____ Texto dado

The Batman com Matt Reeves aos comandos já chegou às salas de cinema e como um fã do universo não podia mesmo falhar esta estreia. Este é um dos personagens que mais ligação e lembranças tenho da minha infância. Relembro com imensa nostalgia os vários visionamentos numa cassete gravada diretamente de um canal de televisão, de Batman e Batman Returns, ambos de Tim Burton. Julgo que é por essa razão que este sempre foi um herói que mais me puxou para assistir aos filmes onde marcava presença e igualmente para o realizador, que mesmo antes de saber quem era ou mesmo o que era, adorava os seus filmes. Os dois filmes de Burton são dos meus filmes favoritos e acho que o ambiente criado foi perfeito para a época, mas principalmente para a interpretação feita da cidade de Gotham. Sem dúvida uma das minhas localizações fictícias favoritas e que ali foi tão interessantemente retratada. Já nos anos 2000, quando Christian Bale assume a personagem e Christopher Nolan entra como realizador, a visão era outra.

________

### Atividade:
Reescreva de forma mais breve o parágrafo do texto dado que começa por «The Batman com Matt Reeves», mantendo as informações principais.

____ Dados extraídos

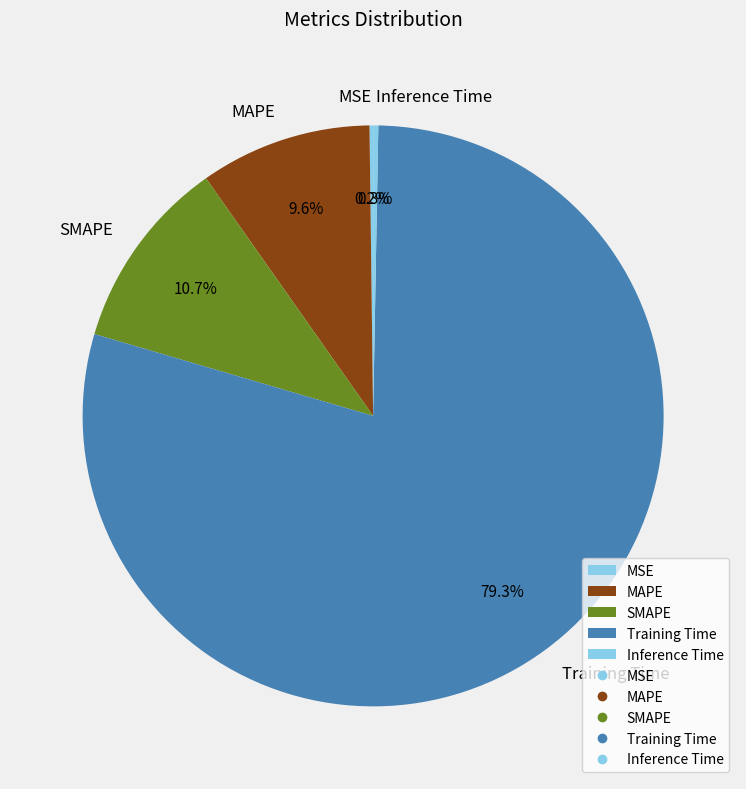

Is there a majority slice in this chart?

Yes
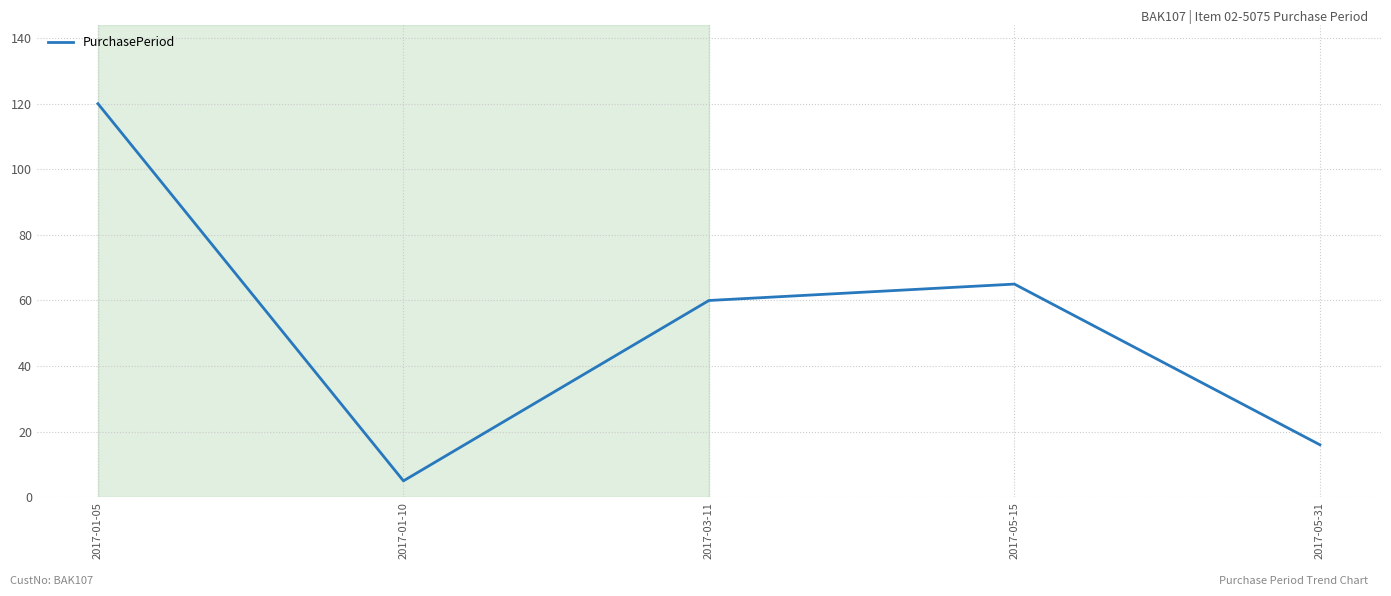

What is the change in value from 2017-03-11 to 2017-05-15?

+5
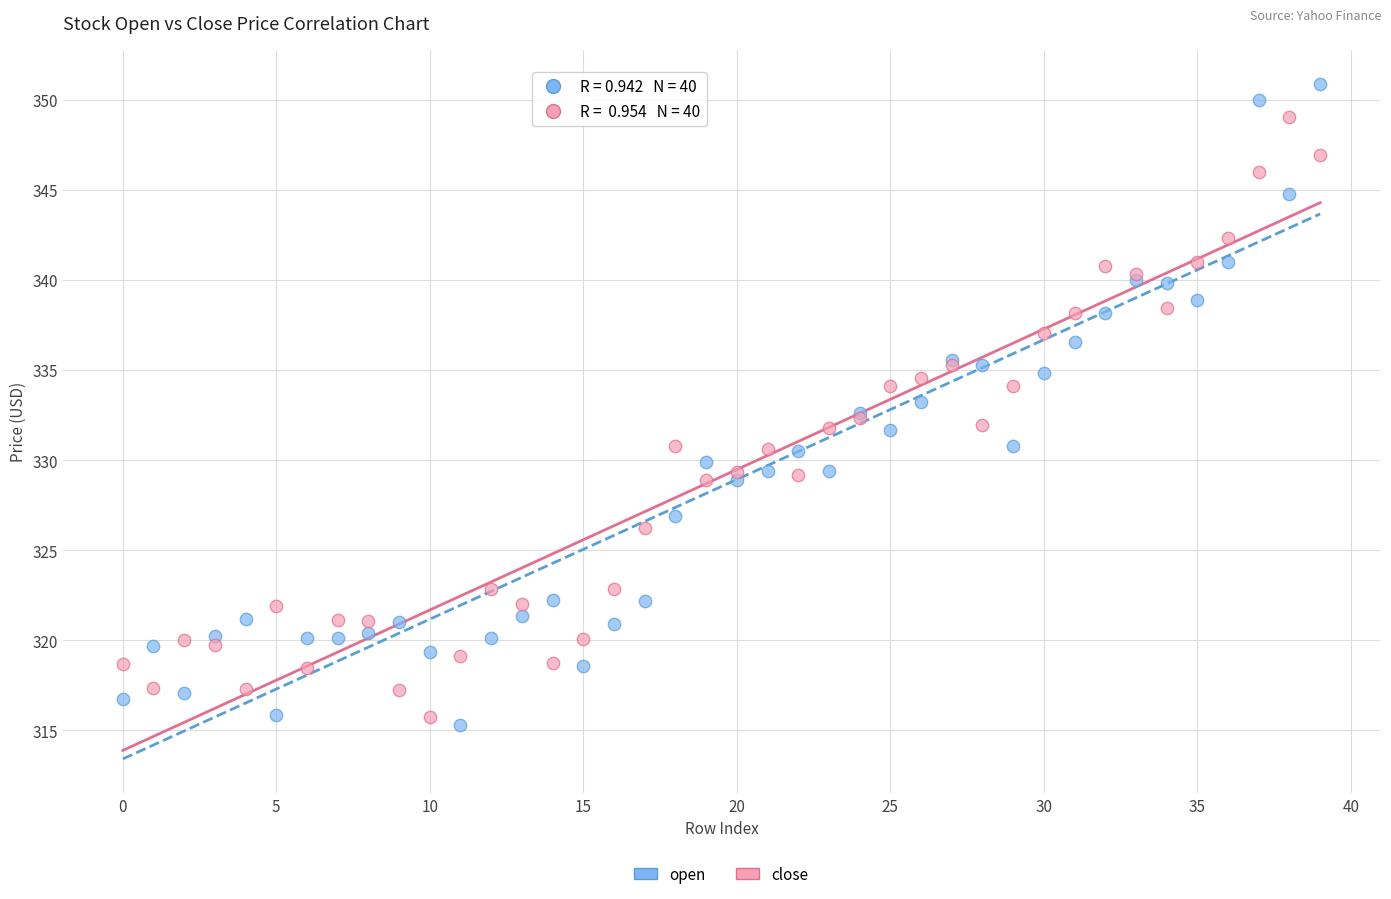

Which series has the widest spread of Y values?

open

________

### Resolução do exercício:
The Batman, realizado por Matt Reeves, já estreou nos cinemas, e como fã do universo não podia faltar. Batman é uma das personagens mais ligadas às minhas lembranças de infância, sobretudo pelas muitas vezes que vi Batman e Batman Returns, de Tim Burton, numa cassete gravada da televisão. Por isso sempre me atraíram os filmes com este herói e também os deste realizador, que adorava mesmo antes de saber quem era. Esses dois filmes estão entre os meus favoritos, pelo ambiente perfeito para a época e sobretudo pela forma como retrataram Gotham, uma das minhas localizações fictícias preferidas. Nos anos 2000, com Christian Bale no papel e Christopher Nolan na realização, a visão passou a ser outra.